I'd like the entire listing output verbatim, apart from the pictures.

::::

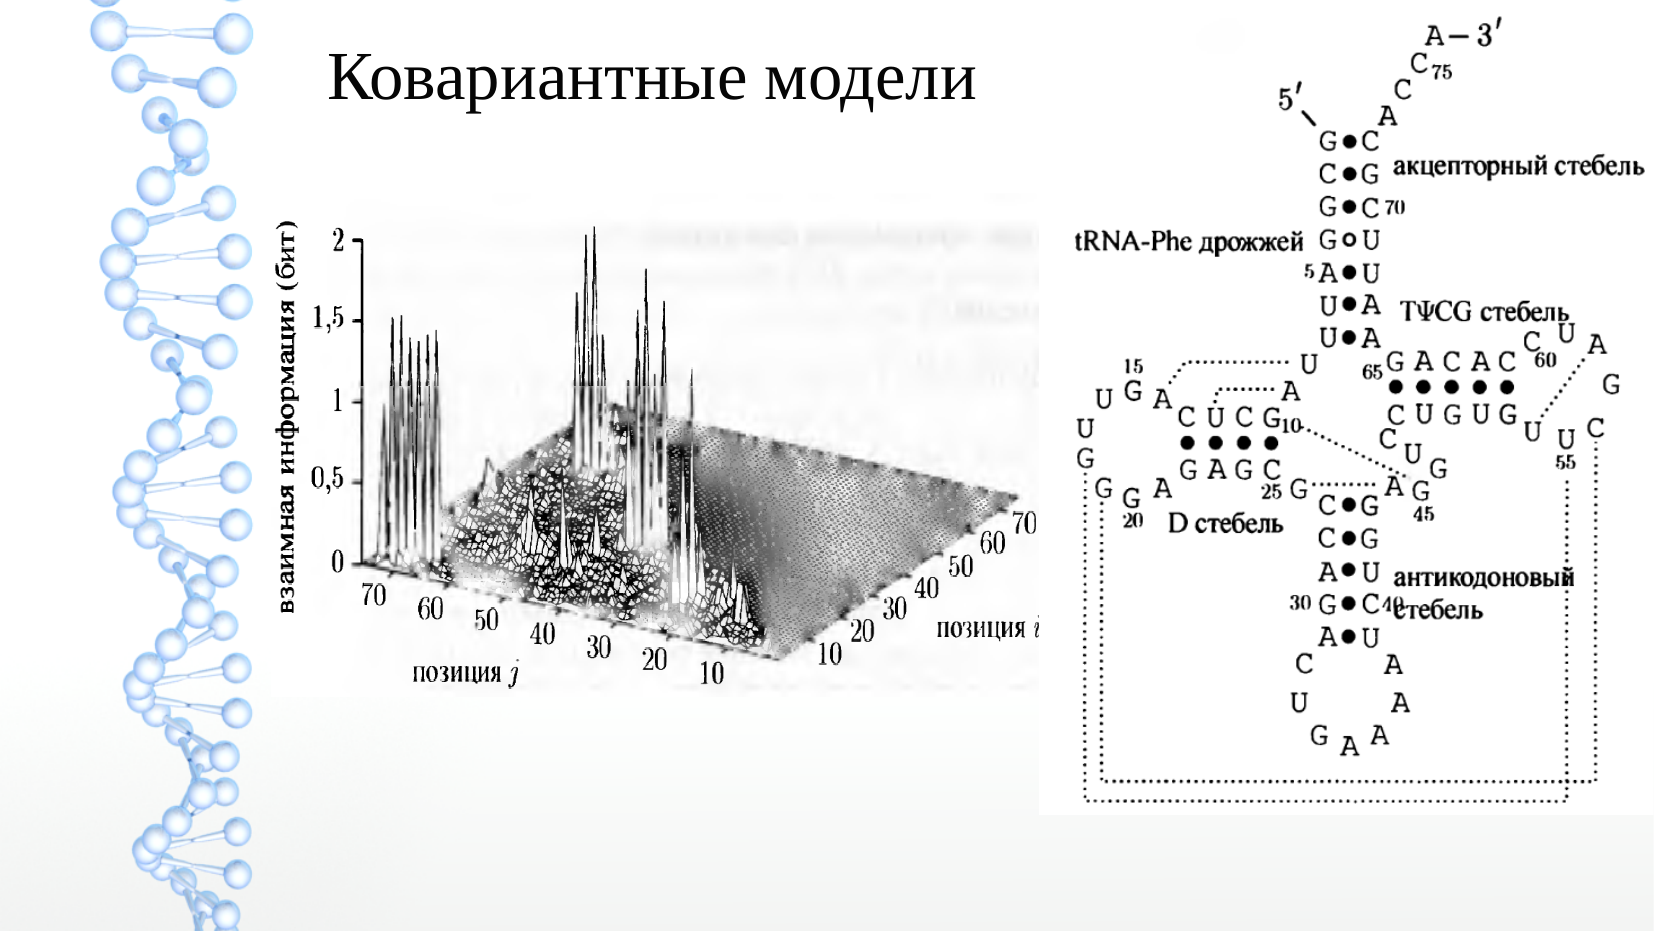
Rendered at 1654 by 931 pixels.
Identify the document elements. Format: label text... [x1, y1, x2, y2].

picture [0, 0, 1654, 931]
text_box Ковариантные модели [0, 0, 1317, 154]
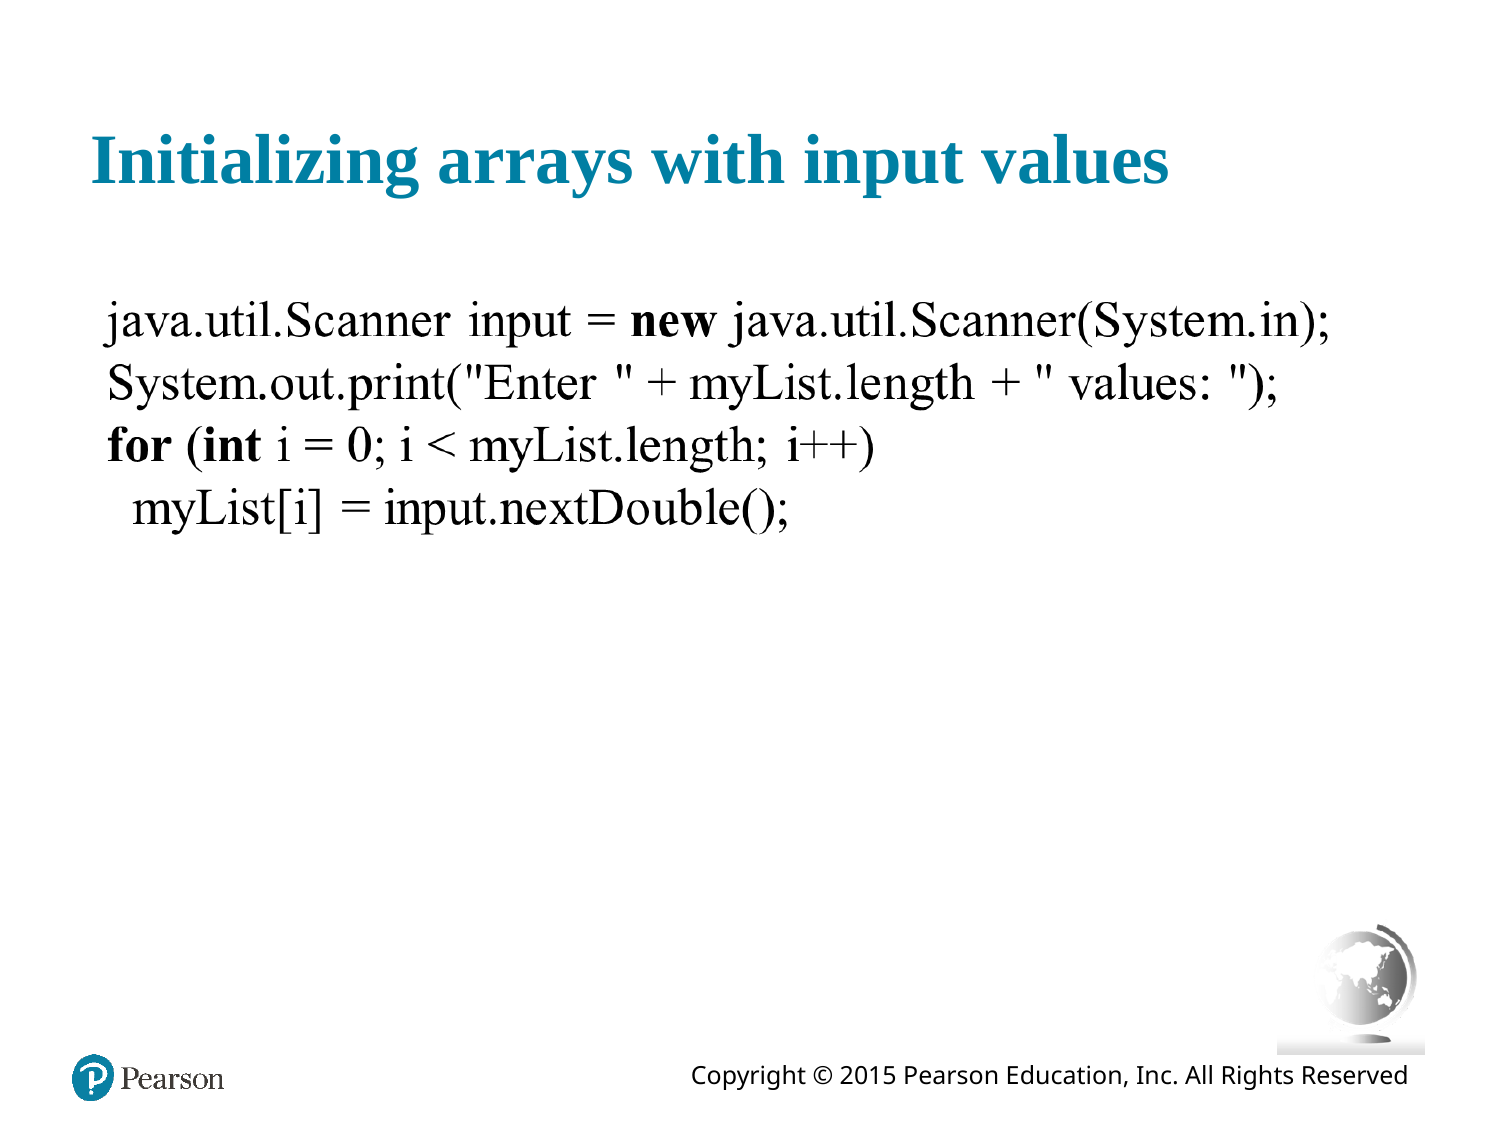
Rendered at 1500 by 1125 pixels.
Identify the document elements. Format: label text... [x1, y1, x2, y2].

::::

**SOLUTION TO THE EXERCISE:**
Rendered at 1654 by 931 pixels.
Identify the document elements. Format: label text... [x1, y1, x2, y2].

picture [0, 0, 1654, 931]
text_box Ковариантные модели [0, 0, 1317, 154]
Rendered at 1500 by 1125 pixels.
Identify the document elements. Format: label text... [x1, y1, x2, y2].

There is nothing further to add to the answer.